Each Wednesday at the Visalia Rescue Mission, retired teacher Jim Barnes and fellow volunteers fix bicycles for free.
"You've heard of the thankless job? This is just the opposite," Barnes said. "After retirement, this has really filled the gap. It gives purpose and meaning to my retired life."
The volunteers help Rescue Mission overnighters and residents, and the homeless, but will assist anyone in need, Barnes said. Last week, for instance, an older man from the neighborhood brought in his nephew's scooter, which had a flat, and Barnes gladly repaired it.
"He doesn't ask for thanks or anything back in return," said Fabian Regalado, 49, a Rescue Mission resident whose bike got a new brake cable, reflector and crankshaft repair.
About five years ago, Barnes volunteered at the Rescue Mission on Thanksgiving Day and noticed dozens of bicycles, only to be told that most of them didn't work.

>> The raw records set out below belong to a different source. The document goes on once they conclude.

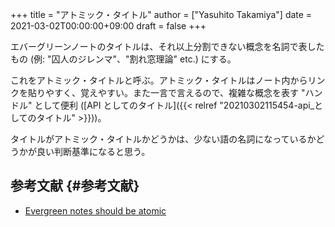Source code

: +++
title = "アトミック・タイトル"
author = ["Yasuhito Takamiya"]
date = 2021-03-02T00:00:00+09:00
draft = false
+++

エバーグリーンノートのタイトルは、それ以上分割できない概念を名詞で表したもの (例: "囚人のジレンマ"、"割れ窓理論" etc.) にする。

これをアトミック・タイトルと呼ぶ。アトミック・タイトルはノート内からリンクを貼りやすく、覚えやすい。また一言で言えるので、複雑な概念を表す "ハンドル" として便利 ([API としてのタイトル]({{< relref "20210302115454-api_としてのタイトル" >}}))。

タイトルがアトミック・タイトルかどうかは、少ない語の名詞になっているかどうかが良い判断基準になると思う。


## 参考文献 {#参考文献}

-   [Evergreen notes should be atomic](https://notes.andymatuschak.org/Evergreen%5Fnotes%5Fshould%5Fbe%5Fatomic)
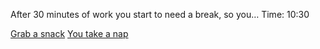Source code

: After 30 minutes of work you start to need a break, so you…  Time: 10:30

[Grab a snack](grabsnack.md)
[You take a nap](nap.md)
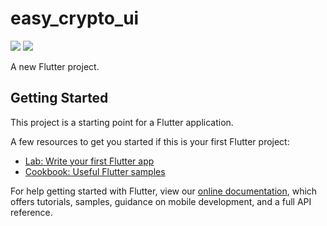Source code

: # easy_crypto_ui

<img src="https://i.postimg.cc/0j3YGFsx/Screenshot-20220108-220209.jpg">
<img src="https://i.postimg.cc/FFnVQdJq/Screenshot-20220108-220221.jpg">

A new Flutter project.

## Getting Started

This project is a starting point for a Flutter application.

A few resources to get you started if this is your first Flutter project:

- [Lab: Write your first Flutter app](https://flutter.dev/docs/get-started/codelab)
- [Cookbook: Useful Flutter samples](https://flutter.dev/docs/cookbook)

For help getting started with Flutter, view our
[online documentation](https://flutter.dev/docs), which offers tutorials,
samples, guidance on mobile development, and a full API reference.

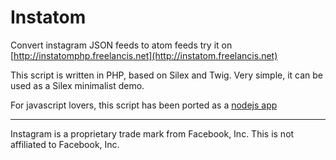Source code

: # Instatom

Convert instagram JSON feeds to atom feeds
try it on [http://instatomphp.freelancis.net](http://instatom.freelancis.net)


This script is written in PHP, based on Silex and Twig.
Very simple, it can be used as a Silex minimalist demo.

For javascript lovers, this script has been ported as a [nodejs app](https://github.com/gasp/instatom_node)

-----
Instagram is a proprietary trade mark from Facebook, Inc. This is not affiliated to Facebook, Inc.
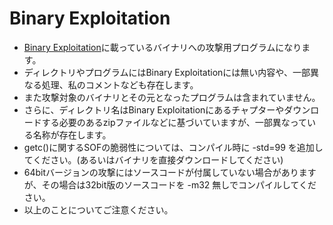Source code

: # Binary Exploitation
- [Binary Exploitation](https://ir0nstone.gitbook.io/notes)に載っているバイナリへの攻撃用プログラムになります。
- ディレクトリやプログラムにはBinary Exploitationには無い内容や、一部異なる処理、私のコメントなども存在します。
- また攻撃対象のバイナリとその元となったプログラムは含まれていません。
- さらに、ディレクトリ名はBinary Exploitationにあるチャプターやダウンロードする必要のあるzipファイルなどに基づいていますが、一部異なっている名称が存在します。
- getc()に関するSOFの脆弱性については、コンパイル時に -std=99 を追加してください。(あるいはバイナリを直接ダウンロードしてください)
- 64bitバージョンの攻撃にはソースコードが付属していない場合がありますが、その場合は32bit版のソースコードを -m32 無しでコンパイルしてください。
- 以上のことについてご注意ください。
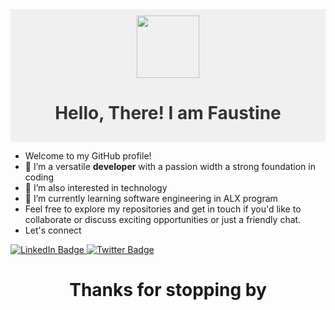 <div id="header" align="center" style="background-color: #f0f0f0; color: #333; padding: 10px;">
  <img src="https://media.giphy.com/media/M9gbBd9nbDrOTu1Mqx/giphy.gif" width="100"/>
  <h1>Hello, There! I am Faustine</h1>
</div>

- Welcome to my GitHub profile!
- 👋 I’m a versatile **developer** with a passion width a strong foundation in coding
- 👀 I’m also interested in technology
- 🌱 I’m currently learning software engineering in ALX program
- Feel free to explore my repositories and get in touch if you'd like to collaborate or discuss exciting opportunities or just a friendly chat.
- Let's connect 
<div id="badges">
  <a href="https://www.linkedin.com/in/muhayemariya-faustine-404376267/">
    <img src="https://img.shields.io/badge/LinkedIn-blue?style=for-the-badge&logo=linkedin&logoColor=white" alt="LinkedIn Badge"/>
  </a>
  <a href="https://twitter.com/44Fatech?t=QCOFmJ9-PuNhHe9bflmiUw&s=09">
    <img src="https://img.shields.io/badge/Twitter-blue?style=for-the-badge&logo=twitter&logoColor=white" alt="Twitter Badge"/>
  </a>
</div>

<h1 align="center"> Thanks for stopping by</h1>
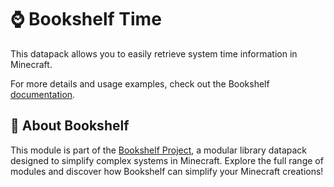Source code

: # ⌚ Bookshelf Time

This datapack allows you to easily retrieve system time information in Minecraft.

For more details and usage examples, check out the Bookshelf [documentation](https://docs.mcbookshelf.dev/en/latest/modules/time.html).

## 📖 About Bookshelf

This module is part of the [Bookshelf Project](https://docs.mcbookshelf.dev/en/latest/index.html), a modular library datapack designed to simplify complex systems in Minecraft. Explore the full range of modules and discover how Bookshelf can simplify your Minecraft creations!
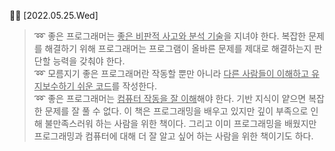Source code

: ✍🏻 [2022.05.25.Wed]

> ➿ 좋은 프로그래머는 <u>좋은 비판적 사고와 분석 기술</u>을 지녀야 한다. 복잡한 문제를 해결하기 위해 프로그래머는 프로그램이 올바른 문제를 제대로 해결하는지 판단할 능력을 갖춰야 한다. <br/>
> ➿ 모름지기 좋은 프로그래머란 작동할 뿐만 아니라 <u>다른 사람들이 이해하고 유지보수하기 쉬운 코드</u>를 작성한다. <br/>
> ➿ 좋은 프로그래머는 <u>컴퓨터 작동을 잘 이해</u>해야 한다. 기반 지식이 얕으면 복잡한 문제를 잘 풀 수 없다. 이 책은 프로그래밍을 배우고 있지만 깊이 부족으로 인해 불만족스러워 하는 사람을 위한 책이다. 그리고 이미 프로그래밍을 배웠지만 프로그래밍과 컴퓨터에 대해 더 잘 알고 싶어 하는 사람을 위한 책이기도 하다.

He contacted Dave Freitas, retired owner of Wilson's Cyclery bike store, and the two men started showing up once a month with tools and parts to fix bikes for free.
This summer, the program went weekly — for a time, they worked out of the nearby Lincoln Oval park where many homeless congregate — and they're repairing about 25 bikes a week. They work from 8:45 to 11:45 a.m.
Volunteers include retired businessman Mike Robertson, retired teacher Rick McFarlane, bike shop owner Carlos Flores of Cyclery Xpress and retired contractor Andre Cloutier.
The No. 1 hurdle is covering the cost of bicycle parts, both new and used, such as tubes, tires and brakes, Barnes said. The repair crew will scrounge parts from broken-down bikes, but all have dug into their own pockets to keep the program alive.
Barnes is reaching out to the community for support; the Visalia Breakfast Rotary Club recently pledged $1,000, which covered tools and six months of parts, he said.
Getting around town on a bike beats walking and saves money on bus fare, said those getting their bicycles repaired.
"I wouldn't be on the move if not for them," said Shawn Whipple, 47, a Rescue Mission resident and volunteer who uses his bicycle to get to drug court.
Dave Moore, 61, formerly homeless but now staying with friends, stopped in to borrow an Allen wrench to adjust a shifter lever.
"These guys are great," he said spontaneously.
The appreciation works both ways, said McFarlane, a volunteer for several months. "You'd be shocked how much they thank you," McFarlane said. "I've had so many people be grateful."